> Consigne:
Extrayez en entier le passage ci-dessous sur la loi pour la confiance dans l'économie numérique, sans y changer un seul mot.

La loi pour la confiance dans l’économie numérique (LEN), promulguée le 21 juin 2004, marque une véritable rupture de l’état du droit en France. Ce tournant résulte non seulement de la plus emblématique de ses mesures, portant sur la responsabilité des intermédiaires techniques et dénoncée par ses détracteurs comme un « transfert des prérogatives de l’autorité judiciaire à des parties privées », mais plus largement de l’ensemble de sa construction d’un « droit de l’Internet » pour une bonne part sui generis qui, au-delà d’une simple « gouvernance technique » du réseau, jette les bases d’une véritable « nouvelle gouvernance politique ».
Discutée et adoptée dans une relative discrétion, cette loi, considérée comme « technique », n’a pas vraiment su intéresser au-delà du cercle restreint des acteurs généralement désignés sous le vocable à la fois réducteur et amalgamant d’« associations d’internautes », témoignage d’une vision d’Internet en tant que secteur spécifique, voire de monde à part. La mobilisation élargie n’a guère en effet dépassé le stade du soutien pétitionnaire, plus solidaire que réellement actif. On mentionnera toutefois la notable exception de la Ligue des droits de l’homme qui a su, certes après quelques années de flottements et de positionnements plus ou moins contestables en ce domaine, discerner dans ces mesures de réelles menaces pour l’État de droit.
L’État de droit n’est ni une vue de l’esprit, ni une expression toute faite pour amateurs de surenchère. Bien que traduites dans les faits avec plus ou moins de bonheur, les composantes normatives d’un tel système politique ont été construites historiquement, codifiées et universalisées en étroite relation avec les notions inséparables de droits de l’homme et de démocratie. Ces composantes incluent un ensemble de procédures garantissant d’une part des voies de recours effectifs contre la violation d’un droit ou pour la réparation d’un préjudice et d’autre part des mécanismes de contrôle de l’exercice du pouvoir par l’État mais aussi, de plus en plus, par des intérêts privés devenus autant sinon plus puissants, et de sanction des abus de ce pouvoir le cas échéant.

> Enregistrements de données:
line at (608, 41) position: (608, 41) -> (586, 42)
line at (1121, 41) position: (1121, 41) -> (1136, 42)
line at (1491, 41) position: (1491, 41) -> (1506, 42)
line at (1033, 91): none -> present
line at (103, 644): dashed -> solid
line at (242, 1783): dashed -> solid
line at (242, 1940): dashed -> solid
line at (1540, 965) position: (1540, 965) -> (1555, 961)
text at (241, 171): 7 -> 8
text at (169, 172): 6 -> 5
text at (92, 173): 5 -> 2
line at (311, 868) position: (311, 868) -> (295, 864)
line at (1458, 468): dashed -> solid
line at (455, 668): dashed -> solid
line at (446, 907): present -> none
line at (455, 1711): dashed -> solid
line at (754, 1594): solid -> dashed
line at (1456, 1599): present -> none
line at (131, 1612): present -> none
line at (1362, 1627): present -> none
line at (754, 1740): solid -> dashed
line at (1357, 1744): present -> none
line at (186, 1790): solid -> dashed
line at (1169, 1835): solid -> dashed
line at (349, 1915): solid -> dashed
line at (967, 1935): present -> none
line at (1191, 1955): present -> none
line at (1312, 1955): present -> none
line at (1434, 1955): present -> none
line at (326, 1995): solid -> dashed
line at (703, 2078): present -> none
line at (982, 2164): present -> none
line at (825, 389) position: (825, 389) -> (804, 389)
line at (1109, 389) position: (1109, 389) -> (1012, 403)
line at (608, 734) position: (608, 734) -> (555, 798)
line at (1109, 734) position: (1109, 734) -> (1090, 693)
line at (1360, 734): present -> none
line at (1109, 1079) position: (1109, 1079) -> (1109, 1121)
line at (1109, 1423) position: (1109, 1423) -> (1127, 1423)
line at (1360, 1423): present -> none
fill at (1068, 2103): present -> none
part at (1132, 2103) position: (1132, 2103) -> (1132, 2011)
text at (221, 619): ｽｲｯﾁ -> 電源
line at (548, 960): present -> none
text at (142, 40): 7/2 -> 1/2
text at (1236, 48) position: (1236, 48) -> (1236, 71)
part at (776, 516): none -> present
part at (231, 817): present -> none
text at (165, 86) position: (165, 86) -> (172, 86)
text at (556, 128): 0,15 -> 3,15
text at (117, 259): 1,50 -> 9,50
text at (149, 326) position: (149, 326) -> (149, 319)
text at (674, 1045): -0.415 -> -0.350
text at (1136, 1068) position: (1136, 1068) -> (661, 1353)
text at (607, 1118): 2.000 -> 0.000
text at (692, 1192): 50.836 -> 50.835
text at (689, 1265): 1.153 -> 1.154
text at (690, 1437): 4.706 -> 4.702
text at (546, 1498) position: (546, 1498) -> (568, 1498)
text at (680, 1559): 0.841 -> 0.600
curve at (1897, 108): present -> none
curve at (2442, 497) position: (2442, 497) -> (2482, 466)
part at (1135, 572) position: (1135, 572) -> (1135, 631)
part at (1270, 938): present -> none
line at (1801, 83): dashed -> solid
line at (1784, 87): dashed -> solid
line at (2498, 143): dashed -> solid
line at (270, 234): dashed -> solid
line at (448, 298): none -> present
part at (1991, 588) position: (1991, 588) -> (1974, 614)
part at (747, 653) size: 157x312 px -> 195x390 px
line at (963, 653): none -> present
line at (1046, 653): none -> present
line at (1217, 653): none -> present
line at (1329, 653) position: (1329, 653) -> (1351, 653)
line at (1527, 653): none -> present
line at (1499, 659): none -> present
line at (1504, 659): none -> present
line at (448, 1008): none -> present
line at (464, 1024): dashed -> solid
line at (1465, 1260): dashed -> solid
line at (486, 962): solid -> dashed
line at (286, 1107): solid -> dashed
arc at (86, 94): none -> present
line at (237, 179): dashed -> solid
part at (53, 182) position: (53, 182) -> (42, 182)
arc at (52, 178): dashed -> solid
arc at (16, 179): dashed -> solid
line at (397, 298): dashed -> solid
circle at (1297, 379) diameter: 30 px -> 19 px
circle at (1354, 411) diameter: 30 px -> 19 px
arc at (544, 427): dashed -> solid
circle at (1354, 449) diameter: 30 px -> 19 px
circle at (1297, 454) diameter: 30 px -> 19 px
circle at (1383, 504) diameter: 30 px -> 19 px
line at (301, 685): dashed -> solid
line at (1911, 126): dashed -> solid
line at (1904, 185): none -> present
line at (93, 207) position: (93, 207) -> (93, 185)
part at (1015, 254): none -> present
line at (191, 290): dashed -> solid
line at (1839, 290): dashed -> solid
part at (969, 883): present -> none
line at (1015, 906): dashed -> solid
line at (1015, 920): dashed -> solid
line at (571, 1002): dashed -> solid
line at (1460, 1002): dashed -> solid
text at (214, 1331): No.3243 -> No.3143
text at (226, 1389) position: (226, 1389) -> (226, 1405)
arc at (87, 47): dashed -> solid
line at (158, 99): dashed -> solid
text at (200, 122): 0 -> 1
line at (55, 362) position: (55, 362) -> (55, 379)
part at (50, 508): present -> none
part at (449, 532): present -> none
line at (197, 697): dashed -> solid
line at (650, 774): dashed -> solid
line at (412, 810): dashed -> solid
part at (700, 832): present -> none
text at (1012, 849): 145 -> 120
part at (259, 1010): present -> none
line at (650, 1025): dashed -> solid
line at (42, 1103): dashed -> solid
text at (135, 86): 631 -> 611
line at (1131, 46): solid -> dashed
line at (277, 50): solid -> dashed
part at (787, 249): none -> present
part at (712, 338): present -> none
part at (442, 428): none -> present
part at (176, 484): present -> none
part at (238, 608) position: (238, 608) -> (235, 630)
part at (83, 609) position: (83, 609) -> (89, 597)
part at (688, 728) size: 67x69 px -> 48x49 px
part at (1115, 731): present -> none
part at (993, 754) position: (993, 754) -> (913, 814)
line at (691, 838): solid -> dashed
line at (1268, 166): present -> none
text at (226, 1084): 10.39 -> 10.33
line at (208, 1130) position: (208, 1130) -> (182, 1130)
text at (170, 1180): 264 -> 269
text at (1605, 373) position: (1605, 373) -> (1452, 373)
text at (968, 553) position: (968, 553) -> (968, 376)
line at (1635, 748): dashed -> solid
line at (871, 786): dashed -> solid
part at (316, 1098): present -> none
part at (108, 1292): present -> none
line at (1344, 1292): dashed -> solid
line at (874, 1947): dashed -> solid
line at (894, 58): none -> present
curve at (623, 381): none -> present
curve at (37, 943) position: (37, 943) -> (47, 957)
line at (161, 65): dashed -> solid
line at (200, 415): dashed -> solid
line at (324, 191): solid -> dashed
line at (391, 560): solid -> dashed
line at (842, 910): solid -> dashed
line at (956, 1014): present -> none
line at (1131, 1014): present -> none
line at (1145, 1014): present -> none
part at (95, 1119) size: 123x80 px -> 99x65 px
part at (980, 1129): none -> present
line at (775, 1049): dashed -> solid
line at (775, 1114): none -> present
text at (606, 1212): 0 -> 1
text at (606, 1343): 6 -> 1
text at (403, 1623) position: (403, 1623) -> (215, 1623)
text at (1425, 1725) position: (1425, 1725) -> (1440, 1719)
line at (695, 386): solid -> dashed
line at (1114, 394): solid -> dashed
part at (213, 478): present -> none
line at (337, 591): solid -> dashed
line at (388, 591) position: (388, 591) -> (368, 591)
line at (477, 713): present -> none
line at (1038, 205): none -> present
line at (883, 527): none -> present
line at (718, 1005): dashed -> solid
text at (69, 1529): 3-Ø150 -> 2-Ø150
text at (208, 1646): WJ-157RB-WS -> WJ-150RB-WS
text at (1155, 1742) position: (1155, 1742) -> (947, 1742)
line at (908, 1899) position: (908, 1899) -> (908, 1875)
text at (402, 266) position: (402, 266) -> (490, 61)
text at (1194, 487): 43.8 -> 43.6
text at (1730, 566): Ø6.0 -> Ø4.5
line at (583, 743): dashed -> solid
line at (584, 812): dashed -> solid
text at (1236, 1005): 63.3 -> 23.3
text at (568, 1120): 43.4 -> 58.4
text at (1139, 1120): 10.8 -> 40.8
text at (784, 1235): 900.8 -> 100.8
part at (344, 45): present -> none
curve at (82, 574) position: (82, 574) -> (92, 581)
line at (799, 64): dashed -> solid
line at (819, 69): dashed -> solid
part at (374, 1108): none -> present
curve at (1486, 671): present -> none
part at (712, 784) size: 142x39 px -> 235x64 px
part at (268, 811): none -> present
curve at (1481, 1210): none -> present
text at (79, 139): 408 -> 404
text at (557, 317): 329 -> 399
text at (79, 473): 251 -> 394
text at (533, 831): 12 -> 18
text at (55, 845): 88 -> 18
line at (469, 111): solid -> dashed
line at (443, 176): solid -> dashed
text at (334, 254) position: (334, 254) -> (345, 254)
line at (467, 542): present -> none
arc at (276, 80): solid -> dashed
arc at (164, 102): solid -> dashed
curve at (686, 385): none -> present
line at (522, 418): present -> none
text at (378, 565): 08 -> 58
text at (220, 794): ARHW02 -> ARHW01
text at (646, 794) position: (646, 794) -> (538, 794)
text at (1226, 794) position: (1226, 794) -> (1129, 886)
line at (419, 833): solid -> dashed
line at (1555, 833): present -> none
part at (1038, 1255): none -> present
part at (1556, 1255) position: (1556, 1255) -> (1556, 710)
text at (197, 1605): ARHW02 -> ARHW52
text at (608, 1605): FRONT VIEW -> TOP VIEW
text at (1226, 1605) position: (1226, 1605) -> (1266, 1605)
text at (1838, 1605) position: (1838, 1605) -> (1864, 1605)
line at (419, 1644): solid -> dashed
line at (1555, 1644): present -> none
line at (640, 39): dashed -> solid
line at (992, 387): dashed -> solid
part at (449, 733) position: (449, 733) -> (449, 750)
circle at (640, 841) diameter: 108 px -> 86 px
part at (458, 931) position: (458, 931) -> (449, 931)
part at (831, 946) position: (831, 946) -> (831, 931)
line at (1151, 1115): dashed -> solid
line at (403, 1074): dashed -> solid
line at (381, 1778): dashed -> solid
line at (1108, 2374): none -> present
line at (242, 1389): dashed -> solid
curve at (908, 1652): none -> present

> Réponse attendue:
La loi pour la confiance dans l’économie numérique (LEN), promulguée le 21 juin 2004, marque une véritable rupture de l’état du droit en France. Ce tournant résulte non seulement de la plus emblématique de ses mesures, portant sur la responsabilité des intermédiaires techniques et dénoncée par ses détracteurs comme un « transfert des prérogatives de l’autorité judiciaire à des parties privées », mais plus largement de l’ensemble de sa construction d’un « droit de l’Internet » pour une bonne part sui generis qui, au-delà d’une simple « gouvernance technique » du réseau, jette les bases d’une véritable « nouvelle gouvernance politique ».
Discutée et adoptée dans une relative discrétion, cette loi, considérée comme « technique », n’a pas vraiment su intéresser au-delà du cercle restreint des acteurs généralement désignés sous le vocable à la fois réducteur et amalgamant d’« associations d’internautes », témoignage d’une vision d’Internet en tant que secteur spécifique, voire de monde à part. La mobilisation élargie n’a guère en effet dépassé le stade du soutien pétitionnaire, plus solidaire que réellement actif. On mentionnera toutefois la notable exception de la Ligue des droits de l’homme qui a su, certes après quelques années de flottements et de positionnements plus ou moins contestables en ce domaine, discerner dans ces mesures de réelles menaces pour l’État de droit.
L’État de droit n’est ni une vue de l’esprit, ni une expression toute faite pour amateurs de surenchère. Bien que traduites dans les faits avec plus ou moins de bonheur, les composantes normatives d’un tel système politique ont été construites historiquement, codifiées et universalisées en étroite relation avec les notions inséparables de droits de l’homme et de démocratie. Ces composantes incluent un ensemble de procédures garantissant d’une part des voies de recours effectifs contre la violation d’un droit ou pour la réparation d’un préjudice et d’autre part des mécanismes de contrôle de l’exercice du pouvoir par l’État mais aussi, de plus en plus, par des intérêts privés devenus autant sinon plus puissants, et de sanction des abus de ce pouvoir le cas échéant.